Claude Ber (1948-)

Claude Ber est une poétesse, autrice de livres d’art, dramaturge et essayiste française. Née en 1948, c’est une fille de la guerre et surtout du maquis et de la résistance à laquelle a participé sa famille. Un de ses recueils s’intitule Il y a des choses que non (Bruno Doucey, 2017) : c’est la phrase que lui a dite sa grand-mère maquisarde que la jeune Claude interrogeait sur les raisons qui l’avaient poussée à se révolter au péril de sa vie. Depuis, ce « Il y a des choses que non » est devenu la devise de l’œuvre de Claude Ber, qui s’emploie à décliner les scandales auxquels l’existence humaine se heurte (le deuil, dans La Mort n’est jamais comme paru chez Léo Scheer en 2004, texte qui en est à sa cinquième réédition, chez Bruno Doucey) et à s’interroger sur Ce que peut la littérature en ces temps de détresse (d’après le titre d’un volume collectif de correspondances publié en 2011 aux éditions Calliopées par un ensemble d’écrivain·es engagé·es).

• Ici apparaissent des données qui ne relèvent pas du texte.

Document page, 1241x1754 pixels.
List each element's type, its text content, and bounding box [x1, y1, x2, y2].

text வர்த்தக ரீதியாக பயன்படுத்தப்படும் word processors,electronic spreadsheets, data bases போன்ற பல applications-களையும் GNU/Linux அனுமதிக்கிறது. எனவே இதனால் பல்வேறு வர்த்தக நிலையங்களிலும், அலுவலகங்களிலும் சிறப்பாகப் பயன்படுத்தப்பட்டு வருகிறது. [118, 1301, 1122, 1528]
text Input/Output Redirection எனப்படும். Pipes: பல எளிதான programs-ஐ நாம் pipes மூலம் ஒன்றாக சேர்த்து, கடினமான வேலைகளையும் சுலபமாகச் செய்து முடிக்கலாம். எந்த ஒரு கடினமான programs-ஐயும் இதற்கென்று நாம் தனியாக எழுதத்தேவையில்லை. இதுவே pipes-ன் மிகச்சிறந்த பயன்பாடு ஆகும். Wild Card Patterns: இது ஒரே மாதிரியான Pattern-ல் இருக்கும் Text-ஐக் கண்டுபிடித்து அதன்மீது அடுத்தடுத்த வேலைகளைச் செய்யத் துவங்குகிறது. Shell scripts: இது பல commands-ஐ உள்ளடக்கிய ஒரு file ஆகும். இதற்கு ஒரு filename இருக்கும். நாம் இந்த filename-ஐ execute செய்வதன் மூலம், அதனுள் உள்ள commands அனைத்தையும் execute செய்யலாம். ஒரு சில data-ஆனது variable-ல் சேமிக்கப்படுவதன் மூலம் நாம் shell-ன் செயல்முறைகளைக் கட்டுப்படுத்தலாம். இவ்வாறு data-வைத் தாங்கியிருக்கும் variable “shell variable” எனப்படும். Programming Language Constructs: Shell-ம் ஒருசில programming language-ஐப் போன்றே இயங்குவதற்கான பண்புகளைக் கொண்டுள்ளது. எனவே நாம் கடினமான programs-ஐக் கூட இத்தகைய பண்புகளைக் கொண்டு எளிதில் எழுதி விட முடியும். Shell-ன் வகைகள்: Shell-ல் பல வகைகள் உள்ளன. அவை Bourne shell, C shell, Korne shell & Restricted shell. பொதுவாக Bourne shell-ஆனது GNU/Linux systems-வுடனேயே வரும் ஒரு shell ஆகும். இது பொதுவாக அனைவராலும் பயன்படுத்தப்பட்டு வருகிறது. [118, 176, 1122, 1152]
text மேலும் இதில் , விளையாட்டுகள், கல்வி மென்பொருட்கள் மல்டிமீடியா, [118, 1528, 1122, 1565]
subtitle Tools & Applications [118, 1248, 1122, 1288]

Le geste poétique de Claude Ber consiste à mettre en parallèle la résistance politique et la résistance par le langage : elle rend ainsi hommage pour « leur résistance tenace à la langue rétive » (Le Livre, la table, la lampe, Le Grand Incendie, 2010) « aux deux René », son père membre des FFI et le poète René Char, qui incarnent pour elle cet héritage où le caractère expérimental et fulgurant du poème sert à mobiliser face au réel plutôt qu’à l’embellir ou le pétrifier. Devant ce double engagement, la langue de Claude Ber se fait elle aussi activiste pour faire front :

la langue consistante

la langue nourrissante

la substantifique langue de la moelle des mots et des morts

où résiste la langue au mirador

où résiste la langue à l’obscénité de transparence

où résiste la langue à l’asservissement

où résiste la langue à l’avilissement

où résiste la langue sous la dent

et tient ferme le poème en bouche […] (Il y a des choses que non, op. cit., p. 15).

L’œuvre de Claude Ber s’inscrit également dans une perspective intersectionnelle et décoloniale. Philosophe de formation, elle conjugue l’écriture poétique et la pratique de l’essai pour donner à son œuvre une dimension à la fois créative, réflexive et agissante. Ainsi, dans le recueil Libres Paroles, qui évoque notamment la condition des migrant.es et la question du rapport à l’autre, elle écrit : « l’avenir ne peut être qu’œuvre commune et produit d’une solidarité et d’une citoyenneté partagées autour d’une vision en mouvement de la culture et des cultures humaines qui sont, depuis toujours, transmission mais aussi création incessante au contact de l’altérité. À nous d’imaginer, de construire l’avenir et de donner forme et visage à une humanité toujours à inventer. » (Extrait de Libres Paroles, éditions Chèvre Feuille Etoilée, 2011). Elle a reçu le prix international de poésie Ivan Goll et la Légion d’honneur pour l’ensemble de son parcours et son engagement pour l’égalité femmes/hommes et les droits humains.